Kubernetes ReadWriteOnce Multi-Attach deadlock on deployment reload/restart

Question

Consider the below PersistentVolumeClaim, as well as the Deployment using it.

Being ReadWriteOnce, the PVC can only be mounted by one node at the time. As there shall only be one replica of my deployment, I figured this should be fine. However, upon restarts/reloads, two Pods will co-exist during the switchover.

If Kubernetes decides to start the successor pod on the same node as the original pod, they will both be able to access the volume and the switchover goes fine. But - if it decides to start it on a new node, which it seems to prefer, my deployment ends up in a deadlock:

Multi-Attach error for volume "pvc-c474dfa2-9531-4168-8195-6d0a08f5df34" Volume is already used by pod(s) test-cache-5bb9b5d568-d9pmd

The successor pod can't start because the volume is mounted on another node, while the original pod/node, of course, won't let go of the volume until the pod is taken out of service. Which it won't be until the successor is up.

What am I missing here?

---

apiVersion: v1
kind: PersistentVolumeClaim
metadata:
  name: vol-test
spec:
  accessModes:
  - ReadWriteOnce
  resources:
    requests:
      storage: 10Gi
  storageClassName: do-block-storage
---
apiVersion: apps/v1
kind: Deployment
metadata:
  name: test-cache
spec:
  selector:
    matchLabels:
      app: test-cache-deployment
  replicas: 1
  template:
    metadata:
      labels:
        app: test-cache-deployment
    spec:
      containers:
      - name: test-cache
        image: myrepo/test-cache:1.0-SNAPSHOT
        volumeMounts:
          - mountPath: "/test"
            name: vol-mount
        ports:
        - containerPort: 8080
        imagePullPolicy: Always
      volumes:
        - name: vol-mount
          persistentVolumeClaim:
            claimName: vol-name
      imagePullSecrets:
      - name: regcred

Answer 1

I figured out a workaround:

While far from ideal, it's an acceptable compromise in my particular case.

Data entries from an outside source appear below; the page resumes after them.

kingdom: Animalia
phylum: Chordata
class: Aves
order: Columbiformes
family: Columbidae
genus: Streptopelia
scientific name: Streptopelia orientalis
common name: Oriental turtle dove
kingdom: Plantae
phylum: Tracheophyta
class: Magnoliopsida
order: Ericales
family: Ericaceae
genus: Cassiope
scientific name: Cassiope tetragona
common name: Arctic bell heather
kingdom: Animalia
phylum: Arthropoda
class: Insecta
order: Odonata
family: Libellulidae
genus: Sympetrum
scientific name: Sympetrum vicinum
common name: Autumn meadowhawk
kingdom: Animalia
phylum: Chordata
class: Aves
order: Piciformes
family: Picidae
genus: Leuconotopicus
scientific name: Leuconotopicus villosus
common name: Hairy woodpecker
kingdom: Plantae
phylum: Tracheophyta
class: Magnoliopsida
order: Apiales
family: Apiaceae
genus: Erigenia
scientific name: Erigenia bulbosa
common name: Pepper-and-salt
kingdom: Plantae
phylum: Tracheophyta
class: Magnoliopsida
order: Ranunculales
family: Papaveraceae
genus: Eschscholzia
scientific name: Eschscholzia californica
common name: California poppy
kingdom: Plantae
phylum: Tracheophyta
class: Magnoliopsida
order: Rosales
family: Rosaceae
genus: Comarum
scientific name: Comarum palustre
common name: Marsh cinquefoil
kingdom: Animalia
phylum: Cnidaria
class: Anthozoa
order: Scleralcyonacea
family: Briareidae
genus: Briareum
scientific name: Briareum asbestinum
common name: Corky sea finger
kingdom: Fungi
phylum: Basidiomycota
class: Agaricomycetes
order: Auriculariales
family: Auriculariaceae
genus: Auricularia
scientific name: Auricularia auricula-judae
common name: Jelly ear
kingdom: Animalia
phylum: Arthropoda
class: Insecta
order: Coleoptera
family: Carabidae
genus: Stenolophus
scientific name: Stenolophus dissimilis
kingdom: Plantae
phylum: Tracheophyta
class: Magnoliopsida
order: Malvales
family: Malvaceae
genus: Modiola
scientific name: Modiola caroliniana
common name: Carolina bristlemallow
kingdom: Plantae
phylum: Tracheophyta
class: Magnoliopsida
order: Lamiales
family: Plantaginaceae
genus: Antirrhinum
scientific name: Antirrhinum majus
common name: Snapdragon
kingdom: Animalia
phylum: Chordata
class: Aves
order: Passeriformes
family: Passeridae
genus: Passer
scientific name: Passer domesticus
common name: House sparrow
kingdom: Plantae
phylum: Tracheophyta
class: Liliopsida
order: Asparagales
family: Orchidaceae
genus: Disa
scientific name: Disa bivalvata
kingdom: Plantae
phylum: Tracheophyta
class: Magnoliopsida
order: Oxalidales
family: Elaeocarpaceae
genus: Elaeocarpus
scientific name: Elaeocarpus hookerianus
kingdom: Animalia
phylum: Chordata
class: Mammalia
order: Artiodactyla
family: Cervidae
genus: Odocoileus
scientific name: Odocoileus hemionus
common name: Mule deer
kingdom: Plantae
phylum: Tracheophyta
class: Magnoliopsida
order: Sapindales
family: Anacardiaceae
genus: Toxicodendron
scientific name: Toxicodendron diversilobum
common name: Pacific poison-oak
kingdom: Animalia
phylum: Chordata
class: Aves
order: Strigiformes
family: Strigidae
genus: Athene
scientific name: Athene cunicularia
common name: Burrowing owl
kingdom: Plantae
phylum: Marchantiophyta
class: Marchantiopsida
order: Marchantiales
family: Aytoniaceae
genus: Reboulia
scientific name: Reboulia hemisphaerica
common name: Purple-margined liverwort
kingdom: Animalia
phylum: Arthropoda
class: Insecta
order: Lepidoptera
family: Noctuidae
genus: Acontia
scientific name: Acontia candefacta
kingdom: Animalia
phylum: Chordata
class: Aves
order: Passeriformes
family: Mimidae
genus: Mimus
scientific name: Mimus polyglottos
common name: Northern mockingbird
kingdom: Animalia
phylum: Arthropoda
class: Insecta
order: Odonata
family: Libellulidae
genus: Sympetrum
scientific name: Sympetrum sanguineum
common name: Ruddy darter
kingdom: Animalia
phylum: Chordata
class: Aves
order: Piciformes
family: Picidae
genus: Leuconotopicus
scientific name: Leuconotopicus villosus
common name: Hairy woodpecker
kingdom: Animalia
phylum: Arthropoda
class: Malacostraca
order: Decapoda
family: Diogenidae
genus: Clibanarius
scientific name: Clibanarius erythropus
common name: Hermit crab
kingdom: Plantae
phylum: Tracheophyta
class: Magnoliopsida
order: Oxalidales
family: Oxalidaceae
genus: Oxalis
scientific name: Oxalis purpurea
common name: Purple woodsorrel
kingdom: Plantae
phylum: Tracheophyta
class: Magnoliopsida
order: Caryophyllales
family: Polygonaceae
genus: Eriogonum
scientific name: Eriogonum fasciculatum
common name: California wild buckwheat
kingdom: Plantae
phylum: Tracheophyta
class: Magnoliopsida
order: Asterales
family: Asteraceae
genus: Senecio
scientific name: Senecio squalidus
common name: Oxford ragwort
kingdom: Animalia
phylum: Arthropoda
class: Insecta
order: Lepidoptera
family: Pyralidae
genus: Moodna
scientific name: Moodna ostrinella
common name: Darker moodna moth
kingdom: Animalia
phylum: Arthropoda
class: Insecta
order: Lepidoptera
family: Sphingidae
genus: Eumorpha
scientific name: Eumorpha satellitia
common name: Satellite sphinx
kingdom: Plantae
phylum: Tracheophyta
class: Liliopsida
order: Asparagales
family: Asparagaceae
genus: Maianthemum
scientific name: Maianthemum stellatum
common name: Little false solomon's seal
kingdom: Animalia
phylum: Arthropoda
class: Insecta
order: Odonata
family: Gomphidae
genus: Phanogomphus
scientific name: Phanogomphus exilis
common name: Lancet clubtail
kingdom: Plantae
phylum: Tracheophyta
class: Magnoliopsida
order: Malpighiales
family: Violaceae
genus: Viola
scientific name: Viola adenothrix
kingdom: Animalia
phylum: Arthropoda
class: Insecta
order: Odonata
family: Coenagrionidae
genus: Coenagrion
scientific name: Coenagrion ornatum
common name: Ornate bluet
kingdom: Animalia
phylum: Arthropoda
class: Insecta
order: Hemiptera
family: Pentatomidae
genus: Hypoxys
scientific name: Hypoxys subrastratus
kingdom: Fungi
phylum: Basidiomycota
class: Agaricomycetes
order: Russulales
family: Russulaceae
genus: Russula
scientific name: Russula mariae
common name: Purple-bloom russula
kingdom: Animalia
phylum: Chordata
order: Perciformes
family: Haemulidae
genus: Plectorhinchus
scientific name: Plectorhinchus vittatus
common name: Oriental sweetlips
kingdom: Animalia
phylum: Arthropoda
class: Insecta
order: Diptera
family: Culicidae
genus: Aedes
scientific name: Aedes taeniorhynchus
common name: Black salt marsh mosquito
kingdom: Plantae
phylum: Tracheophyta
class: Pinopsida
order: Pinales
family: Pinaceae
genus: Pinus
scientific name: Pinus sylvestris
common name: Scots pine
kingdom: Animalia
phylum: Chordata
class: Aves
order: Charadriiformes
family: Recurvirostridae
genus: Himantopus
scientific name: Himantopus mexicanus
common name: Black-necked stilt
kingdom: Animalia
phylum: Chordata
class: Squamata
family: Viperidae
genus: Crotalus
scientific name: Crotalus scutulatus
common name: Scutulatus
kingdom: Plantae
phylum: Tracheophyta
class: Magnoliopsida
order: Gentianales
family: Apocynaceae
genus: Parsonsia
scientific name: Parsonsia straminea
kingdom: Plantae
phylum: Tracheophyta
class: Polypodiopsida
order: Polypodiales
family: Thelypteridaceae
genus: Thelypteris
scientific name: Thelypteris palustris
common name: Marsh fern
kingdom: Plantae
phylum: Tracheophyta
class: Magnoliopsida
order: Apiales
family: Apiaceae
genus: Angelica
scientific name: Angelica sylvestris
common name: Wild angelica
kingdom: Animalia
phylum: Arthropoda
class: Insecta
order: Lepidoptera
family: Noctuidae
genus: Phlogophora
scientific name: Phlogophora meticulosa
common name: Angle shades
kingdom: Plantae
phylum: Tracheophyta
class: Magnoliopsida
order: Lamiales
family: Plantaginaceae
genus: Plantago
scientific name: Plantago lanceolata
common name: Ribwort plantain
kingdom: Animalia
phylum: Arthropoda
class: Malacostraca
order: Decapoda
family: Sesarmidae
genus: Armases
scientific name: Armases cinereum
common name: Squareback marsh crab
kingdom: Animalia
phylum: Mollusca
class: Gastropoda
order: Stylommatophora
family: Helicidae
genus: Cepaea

ReadWriteOnce volumes apparently doesn't play well with Kubernetes default upgrade strategy: "Rolling" (even in the case of single replica deployments). If instead I use the "Recreate" upgrade strategy, Kubernetes will destroy the original pod before starting the successor, thus detaching the volume before it is mounted again.

...
spec:
  selector:
    matchLabels:
      app: test-cache-deployment
  replicas: 1
  strategy:
    type: Recreate
...

This solution obviously comes with a major drawback: The deployment will be offline between shutdown and successful startup - which might take anywhere from a few seconds to eternity.

Answer 2

This is expected behavior if you use ReadWriteOnce. If you look into the manual you will encounter information:

• ReadWriteOnce – the volume can be mounted as read-write by a single node

Kubernetes documentation have table that shows which PVs support ReadWriteMany (which is, write access on multiple node at the same time, e.g. NFS)

If you still insist to use ReadWriteOnce you can use NodeAffinity and make sure that 2 replicas will be scheduled to the same node but this considered bad practices as it missed the whole point of Kubernetes. Notice that if the specific node goes down all your replicas will go down.

The desired state you mentioned in the comment could be achieved with pod affinity:

Pod affinity and pod anti-affinity allow you to specify rules about how pods should be placed relative to other pods. The rules are defined using custom labels on nodes and label selectors specified in pods. Pod affinity/anti-affinity allows a pod to specify an affinity (or anti-affinity) towards a group of pods it can be placed with. The node does not have control over the placement.

Check this example from Kubernetes documentation about pods affinity.